What is being asked
In the entries below, identify every line with the string "worn" and copy it.

== Segment start ==

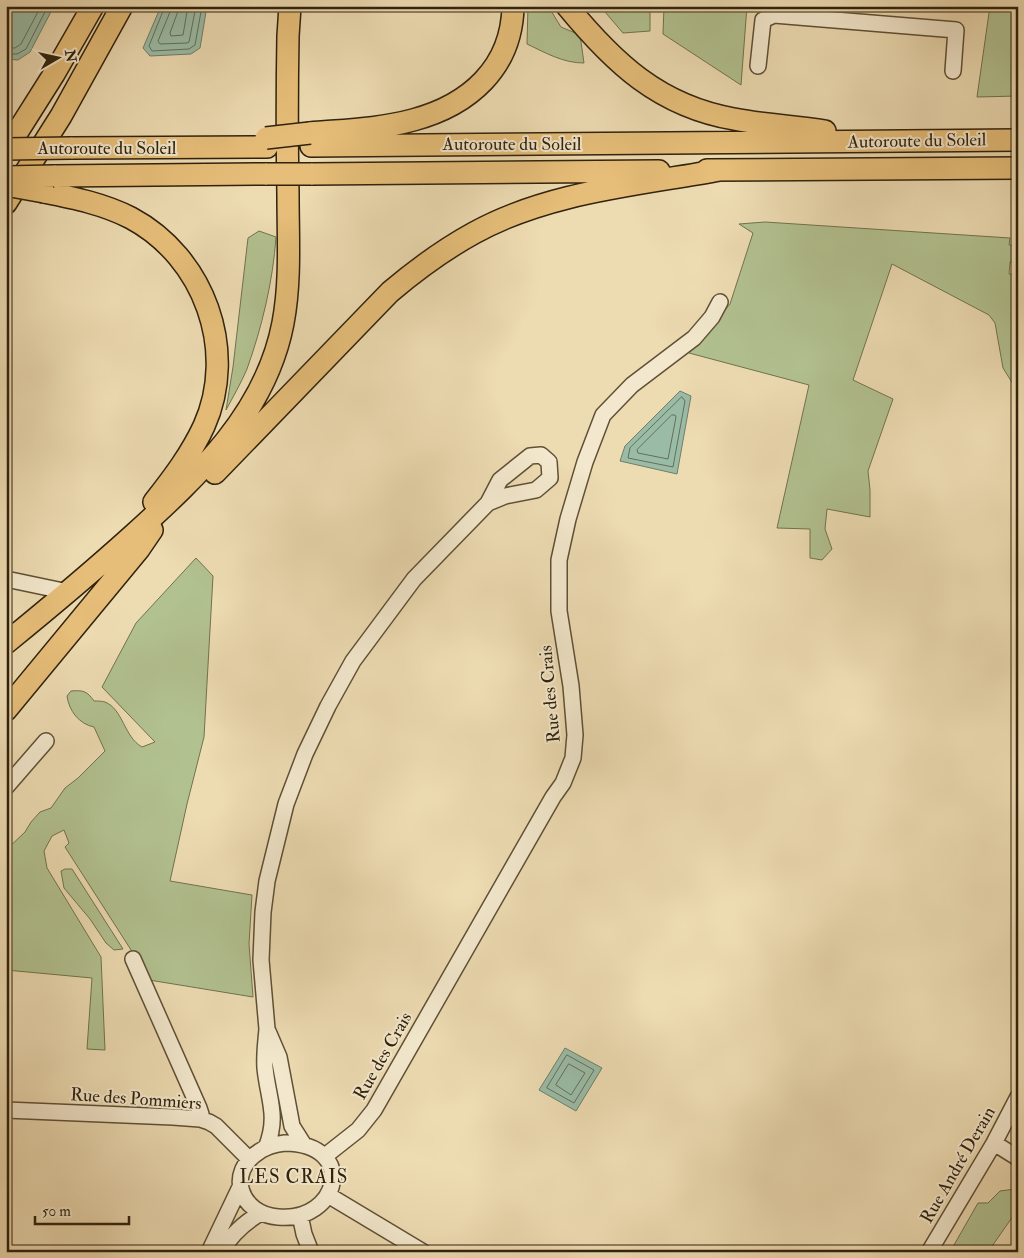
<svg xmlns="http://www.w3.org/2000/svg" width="1024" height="1258" font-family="'IM FELL Double Pica',serif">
	<rect width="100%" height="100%" fill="#eddbb2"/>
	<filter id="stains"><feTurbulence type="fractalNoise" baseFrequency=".004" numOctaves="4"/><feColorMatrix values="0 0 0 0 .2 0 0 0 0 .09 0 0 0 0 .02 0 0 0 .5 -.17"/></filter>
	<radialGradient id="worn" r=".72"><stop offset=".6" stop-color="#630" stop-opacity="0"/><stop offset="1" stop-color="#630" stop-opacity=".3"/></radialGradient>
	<path fill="#b2c190" stroke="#71724e" d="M 528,6 L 548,6 L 561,27 L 580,35 L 584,63 C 563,63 546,53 527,44 Z
		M 600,6 L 650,6 L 650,31 L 623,33 Z
		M 664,6 L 747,6 L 741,85 L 663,34 Z
		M 990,6 L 1018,6 L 1018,96 L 977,97 Z
		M 765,222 L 1010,238 L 1009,245 L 1018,246 L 1018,263 L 1010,262 L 1009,274 L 1018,275 L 1018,392 L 1003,368 L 995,323 L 989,315 L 892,264 L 853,380 L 893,399 L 868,471 L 870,490 L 870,517 L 827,509 L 825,529 L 832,549 L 822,560 L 810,558 L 810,529 L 777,528 L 809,385 L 689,353 L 730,304 L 753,233 L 739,224 Z
		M 259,231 L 276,237 C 273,281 262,327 247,369 C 241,383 233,397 226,410 L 233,367 L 248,238 Z
		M 196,558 L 213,576 L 204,737 L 187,804 L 170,881 L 252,895 L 249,944 L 253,997 L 149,980 L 133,953 L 65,847 L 69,843 L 64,830 L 52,836 L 44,851 L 47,868 L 101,957 L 105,1050 L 87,1049 L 92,978 L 6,970 L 6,850 L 25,832 L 31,822 L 40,812 L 51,808 L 65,788 L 78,778 L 105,751 L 94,727 C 79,724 69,711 67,696 L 71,691 C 83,690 87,691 94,701 C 97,701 102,701 105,702 C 123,709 124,737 142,747 L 155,742 L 102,687 L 136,623 Z
		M 65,869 L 72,869 L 123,949 L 114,950 L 106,943 L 90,919 L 64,888 L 61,871 Z
		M 1015,1189 L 1018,1194 L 1018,1209 L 988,1252 L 950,1252 L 978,1203 L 988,1203 L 1000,1191 Z"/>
	<path fill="#9abca7" stroke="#707e69" d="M 6,6 L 54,6 L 30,52 L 18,60 L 6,59 Z
		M 161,6 L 207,6 L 200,48 L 191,54 L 150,56 L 143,48 Z
		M 680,391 L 691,396 L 677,474 L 620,461 L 625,446 Z
		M 565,1048 L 602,1068 L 576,1111 L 539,1090 Z"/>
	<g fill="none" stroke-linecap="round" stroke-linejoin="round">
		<path stroke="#656f5a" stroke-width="1" d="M 165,6 L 149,46 L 152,51 L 189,49 L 195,45 L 202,6
			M 171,6 L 170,12 L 158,41 L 160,44 L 187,43 L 189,42 L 196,6
			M 179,6 L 177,14 L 170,33 L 171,36 L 183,35 L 188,6
			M 6,48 L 15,48 L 21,44 L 41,6
			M 6,54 L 17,54 L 26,49 L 48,6
			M 682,397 L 685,401 L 673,467 L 628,458 L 630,448 Z
			M 672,415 L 675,415 L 676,417 L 668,459 L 638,453 L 637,450 Z
			M 567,1055 L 594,1070 L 574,1103 L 547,1088 Z
			M 569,1064 L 585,1073 L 571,1095 L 556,1085 Z"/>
		<g stroke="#5f5036" stroke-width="18">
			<path id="minor" d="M 774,15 L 956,30 L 953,71
				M 758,66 L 763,20 L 774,15 L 773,7
				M 6,579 L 68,592
				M 6,787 L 46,741
				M 133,959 L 199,1108 L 201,1114 L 200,1119
				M 267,1029 L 261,960 L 263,912 L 267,881 L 286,804 L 305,754 L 328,706 L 353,661 L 414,579 L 488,503 L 500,480 L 530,456 L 541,455 L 549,462 L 550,478 L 536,490 L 505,496 L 488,503
				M 6,1110 L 173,1117 L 200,1119 L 209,1122 L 216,1126 L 249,1159
				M 285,1143 C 359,1144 339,1223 278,1217 C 240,1214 225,1172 260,1151 C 267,1146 277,1144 285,1143 Z
				M 994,1143 L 1018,1158
				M 266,1148 C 279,1116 268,1099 265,1068 C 264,1055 266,1041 267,1029 L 279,1057 L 292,1126 L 304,1145
				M 325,1156 L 358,1130 L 374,1110 L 553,797 L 563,783 L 573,758 L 575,735 L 571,686 L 559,611 L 559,560 L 568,519 L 585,462 L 603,415 L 632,385 L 694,338 L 712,317 L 720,302
				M 328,1195 L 423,1252
				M 300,1215 L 304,1234 L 311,1252
				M 209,1252 L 240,1187
				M 221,1252 C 231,1235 243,1223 261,1213
				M 929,1252 L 994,1143 L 1018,1097"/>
		</g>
		<g stroke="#30220d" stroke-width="24">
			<path id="highway" d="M 567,6 C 614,63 659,106 734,119 C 764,125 795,126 825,131
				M 310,133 C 344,130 380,129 413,120 C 469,105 512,68 513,6
				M 311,146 L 1018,140
				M 71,148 L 267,147
				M 6,150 L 54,74 L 93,6
				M 707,170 L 1018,168
				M 311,174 L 659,171
				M 54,176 L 267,174
				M 44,192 C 74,198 104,204 131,218 C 204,257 238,350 204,426 C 191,454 173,478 154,502
				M 6,203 L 61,116 L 122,6
				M 215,473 L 390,292 C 416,270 443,250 474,233 C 548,192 638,185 720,170
				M 6,643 C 49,608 92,572 133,535 C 198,476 266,413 283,323 C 291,281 288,237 288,195 C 287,142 287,89 288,36 L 290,6
				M 6,710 L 139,549 L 152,530"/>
		</g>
		<use href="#minor" stroke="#f3e8cd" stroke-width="15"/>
		<use href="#highway" stroke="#e6be79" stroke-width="21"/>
		<g stroke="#30220d" stroke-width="24" stroke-linecap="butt">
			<path id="highway-bridge" d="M 266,138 L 310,133
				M 6,149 L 71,148
				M 267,174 L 311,174
				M 6,177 L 54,176
				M 11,186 L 44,192"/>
		</g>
		<use href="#highway-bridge" stroke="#e6be79" stroke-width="21"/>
	</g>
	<g text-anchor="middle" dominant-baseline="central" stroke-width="4" stroke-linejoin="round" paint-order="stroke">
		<g font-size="18" fill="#30220d" stroke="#f3e8cd">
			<text transform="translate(917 141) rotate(-1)">Autoroute du Soleil</text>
			<text x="512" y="144">Autoroute du Soleil</text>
			<text x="107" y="148">Autoroute du Soleil</text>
			<text transform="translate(550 694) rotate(-95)">Rue des Crais</text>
			<text transform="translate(383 1056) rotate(-60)">Rue des Crais</text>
			<text transform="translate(136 1099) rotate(4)">Rue des Pommiers</text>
			<text transform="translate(958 1165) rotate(-60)">Rue André Derain</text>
		</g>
		<g font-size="19" letter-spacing="1" fill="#30220d" stroke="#f3e8cd">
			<text x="294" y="1177">LES CRAIS</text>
		</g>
	</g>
	<rect width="1024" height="1258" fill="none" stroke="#eddbb2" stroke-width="25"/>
	<rect x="8" y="8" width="1009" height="1243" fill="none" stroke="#30220d" stroke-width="2.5"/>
	<rect x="12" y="12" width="999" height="1233" fill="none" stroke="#30220d"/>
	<g transform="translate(58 58) rotate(81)" stroke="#f3e8cd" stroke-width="4" paint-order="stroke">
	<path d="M0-4L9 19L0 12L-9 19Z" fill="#30220d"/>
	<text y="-8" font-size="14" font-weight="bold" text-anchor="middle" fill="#30220d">N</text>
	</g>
	<path d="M35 1216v8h94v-8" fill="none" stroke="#30220d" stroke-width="2.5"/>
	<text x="42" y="1216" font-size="15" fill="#30220d" stroke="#f3e8cd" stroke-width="4" paint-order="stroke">50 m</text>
	<rect width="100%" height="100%" filter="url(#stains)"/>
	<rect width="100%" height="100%" fill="url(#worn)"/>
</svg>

== Segment end ==

Task response
	<radialGradient id="worn" r=".72"><stop offset=".6" stop-color="#630" stop-opacity="0"/><stop offset="1" stop-color="#630" stop-opacity=".3"/></radialGradient>
	<rect width="100%" height="100%" fill="url(#worn)"/>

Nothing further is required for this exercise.